Never before has a color been able to denote an entire season the way Green marks the look this Spring. Balmain re-appropriated fringe last year – lest we not forget the high-heeled ankle boots that solidified Christophe Decarnin’s position at the house – and Hermes and Yves Saint Laurent garments have joined those of the top-ranking Parisian designer in a plethora of editorial spreads, featuring models suited-up in surplus garb.
The mood is combative this Spring; trench coats are celebrated per usual this time of year, but paper-thin Rick Owens pieces are cast aside for cargo straps, invisible side pockets are replaced with exposed buttons, and Barbara Bui heads into foreign terrain with leather lingerie.

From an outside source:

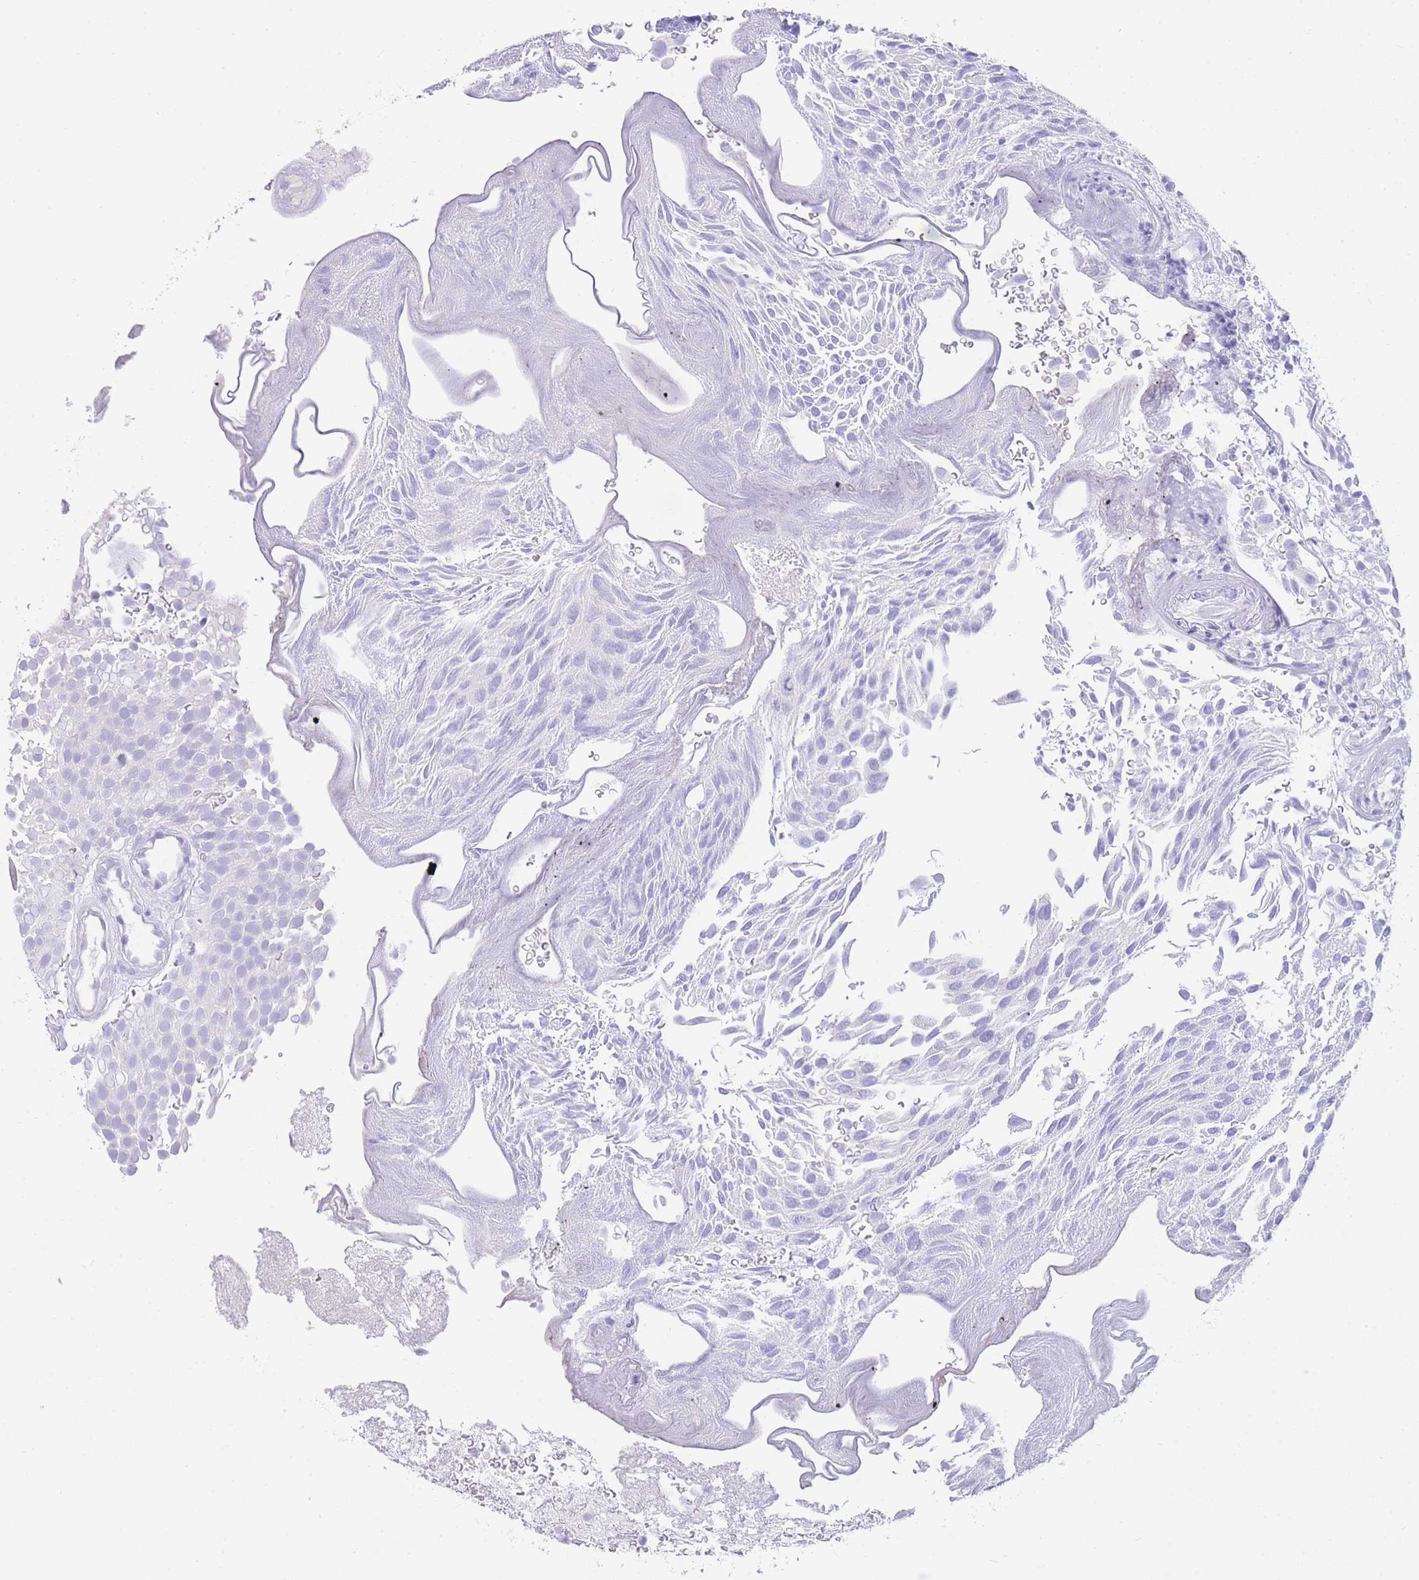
{"staining": {"intensity": "negative", "quantity": "none", "location": "none"}, "tissue": "urothelial cancer", "cell_type": "Tumor cells", "image_type": "cancer", "snomed": [{"axis": "morphology", "description": "Urothelial carcinoma, Low grade"}, {"axis": "topography", "description": "Urinary bladder"}], "caption": "Tumor cells are negative for brown protein staining in urothelial cancer.", "gene": "LRRC37A", "patient": {"sex": "male", "age": 78}}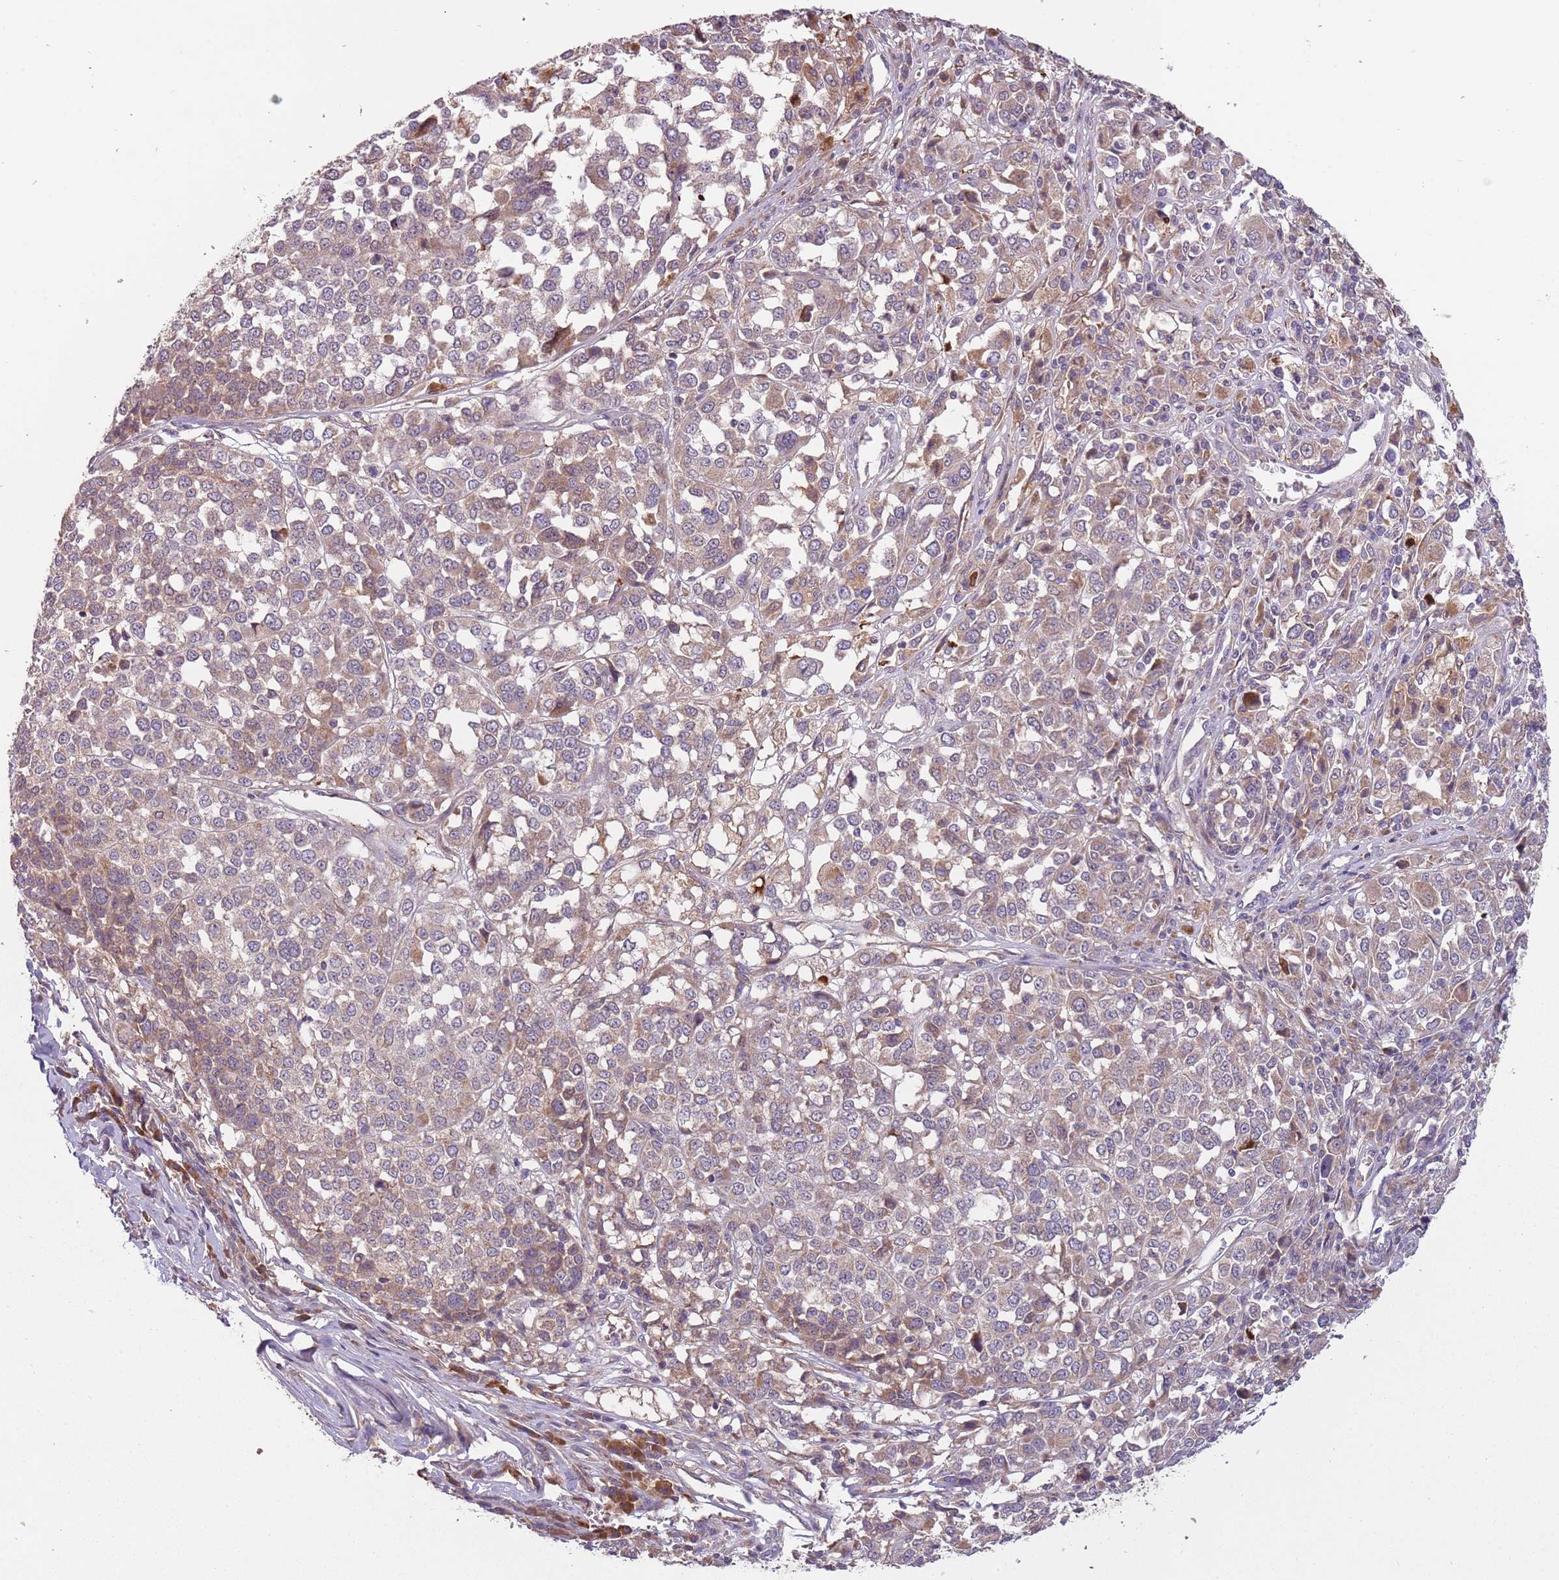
{"staining": {"intensity": "weak", "quantity": "25%-75%", "location": "cytoplasmic/membranous"}, "tissue": "melanoma", "cell_type": "Tumor cells", "image_type": "cancer", "snomed": [{"axis": "morphology", "description": "Malignant melanoma, Metastatic site"}, {"axis": "topography", "description": "Lymph node"}], "caption": "Brown immunohistochemical staining in malignant melanoma (metastatic site) exhibits weak cytoplasmic/membranous expression in about 25%-75% of tumor cells.", "gene": "FECH", "patient": {"sex": "male", "age": 44}}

No French is necessary to salivate over the lascivious Joe Mckenna-styled Bruce Weber spread, featuring Brooke Shields, Elaine Irwin, and Candice Swanepoel as female bluecoats – the only blue, of course, being up-to-there denim cut-offs and down-to-there gingham flannels – starring in a faux TV show titled “Lady Cop”.
Turkish Vogue hit stands last week, and like each edition (Italian Vogue covers make us swoon) it will offer something unique to the publication landscape. British Vogue is gritty; February featured an article about abortion, and this month an article about elimination. American Vogue is refined and classic, not a page too many or out of order. Paris Vogue remains an inspiration.